Testo fornito:

——

Il lavoro del Gruppo consiste nell’andare in cerca della coscienza che era stata messa da parte durante i primi anni di vita e con l’adolescenza, quando i conflitti e le sofferenze portavano spesso la persona a sviluppare un’immagine di sé compatibile con il reato.
Il carcere, purtroppo, per come è strutturato, è un ostacolo alla comunicazione. La persona detenuta non deve perdere invece il contatto con la società esterna, di cui fa parte e dove tornerà a essere cittadino una volta uscito. Come scriveva Beccaria, “Non c’è libertà finché le leggi permettono che, in certe condizioni, una persona cessi di essere persona e diventi un oggetto”. L’esperienza detentiva, infatti, molto spesso porta all’alienazione e all’incapacità di riadattarsi al mondo esterno dopo il rilascio.

——

Attività da svolgere:
**A.** Trascrivi dal testo sul carcere il passo compreso tra "Il lavoro del" e "dopo il rilascio.", estremi inclusi.
**B.** Riscrivi in forma più breve il paragrafo del testo sul carcere che inizia con "Il carcere, purtroppo", conservandone i fatti principali.
**C.** Riprendi il testo sul carcere dal punto in cui si interrompe e proseguilo con qualche frase.

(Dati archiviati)
——

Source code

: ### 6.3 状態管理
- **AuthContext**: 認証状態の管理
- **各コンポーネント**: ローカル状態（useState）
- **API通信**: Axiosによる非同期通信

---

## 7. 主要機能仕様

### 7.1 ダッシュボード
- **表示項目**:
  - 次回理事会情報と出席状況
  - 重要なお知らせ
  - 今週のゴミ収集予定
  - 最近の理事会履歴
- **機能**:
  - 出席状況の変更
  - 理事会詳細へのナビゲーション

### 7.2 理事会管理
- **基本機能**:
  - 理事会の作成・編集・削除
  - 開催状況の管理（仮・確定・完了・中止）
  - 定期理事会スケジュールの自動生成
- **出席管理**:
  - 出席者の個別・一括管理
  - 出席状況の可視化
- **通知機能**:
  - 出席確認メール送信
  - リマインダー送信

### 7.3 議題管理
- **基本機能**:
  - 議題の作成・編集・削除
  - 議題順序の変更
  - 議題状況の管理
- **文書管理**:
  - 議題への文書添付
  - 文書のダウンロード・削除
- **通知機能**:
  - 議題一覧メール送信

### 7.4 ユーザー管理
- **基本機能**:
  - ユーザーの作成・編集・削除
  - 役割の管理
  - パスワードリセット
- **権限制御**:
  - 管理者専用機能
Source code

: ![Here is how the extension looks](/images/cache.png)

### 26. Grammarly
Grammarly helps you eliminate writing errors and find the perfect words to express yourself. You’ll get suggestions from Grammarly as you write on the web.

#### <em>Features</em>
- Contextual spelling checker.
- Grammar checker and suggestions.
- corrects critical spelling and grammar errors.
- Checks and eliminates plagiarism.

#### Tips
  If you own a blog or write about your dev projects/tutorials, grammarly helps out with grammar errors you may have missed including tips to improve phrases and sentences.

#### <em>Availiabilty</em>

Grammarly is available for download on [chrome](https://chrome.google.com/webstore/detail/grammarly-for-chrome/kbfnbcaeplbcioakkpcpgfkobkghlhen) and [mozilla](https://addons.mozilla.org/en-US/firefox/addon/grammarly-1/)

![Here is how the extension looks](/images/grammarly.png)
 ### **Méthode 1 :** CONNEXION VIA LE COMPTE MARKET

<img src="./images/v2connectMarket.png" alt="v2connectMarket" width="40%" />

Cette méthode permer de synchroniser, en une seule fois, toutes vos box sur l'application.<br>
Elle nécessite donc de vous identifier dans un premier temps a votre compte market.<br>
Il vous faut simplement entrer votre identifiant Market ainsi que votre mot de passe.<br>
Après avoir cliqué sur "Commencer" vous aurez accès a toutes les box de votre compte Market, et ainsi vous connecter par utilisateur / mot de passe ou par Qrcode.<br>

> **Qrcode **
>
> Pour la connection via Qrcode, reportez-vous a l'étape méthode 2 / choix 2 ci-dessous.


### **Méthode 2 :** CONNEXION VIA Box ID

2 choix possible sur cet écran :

——

Soluzioni:
**A.**
Il lavoro del Gruppo consiste nell’andare in cerca della coscienza che era stata messa da parte durante i primi anni di vita e con l’adolescenza, quando i conflitti e le sofferenze portavano spesso la persona a sviluppare un’immagine di sé compatibile con il reato.
Il carcere, purtroppo, per come è strutturato, è un ostacolo alla comunicazione. La persona detenuta non deve perdere invece il contatto con la società esterna, di cui fa parte e dove tornerà a essere cittadino una volta uscito. Come scriveva Beccaria, “Non c’è libertà finché le leggi permettono che, in certe condizioni, una persona cessi di essere persona e diventi un oggetto”. L’esperienza detentiva, infatti, molto spesso porta all’alienazione e all’incapacità di riadattarsi al mondo esterno dopo il rilascio.

**B.** Per la sua struttura, il carcere ostacola la comunicazione. La persona detenuta, però, non deve perdere il contatto con la società esterna, di cui fa parte e in cui tornerà a essere cittadino dopo l'uscita. Beccaria scriveva che non c'è libertà finché le leggi permettono che una persona, in certe condizioni, diventi un oggetto. La detenzione porta spesso all'alienazione e all'incapacità di riadattarsi al mondo esterno dopo il rilascio.

**C.**
Occorre abbandonare l’ipotesi che condizioni estreme di disagio dei detenuti possano fare da deterrente a futuri comportamenti antisociali, perché la violenza genera violenza, e il degrado fisico e ambientale contribuiscono ad aumentare o creare il degrado morale. La pena scontata interamente in carcere, senza stimoli né contatti con il mondo esterno, è disfunzionale: rinchiudere una persona, già in partenza portatrice di rabbia e rancori, in una cella senza alcuno stimolo e senza la possibilità di confrontarsi con la società, non la potrà portare a riflettere e prendere coscienza del proprio percorso. Anzi, vivrà come ingiusta l’istituzione, maturando ancora più rabbia nei confronti dell’Autorità.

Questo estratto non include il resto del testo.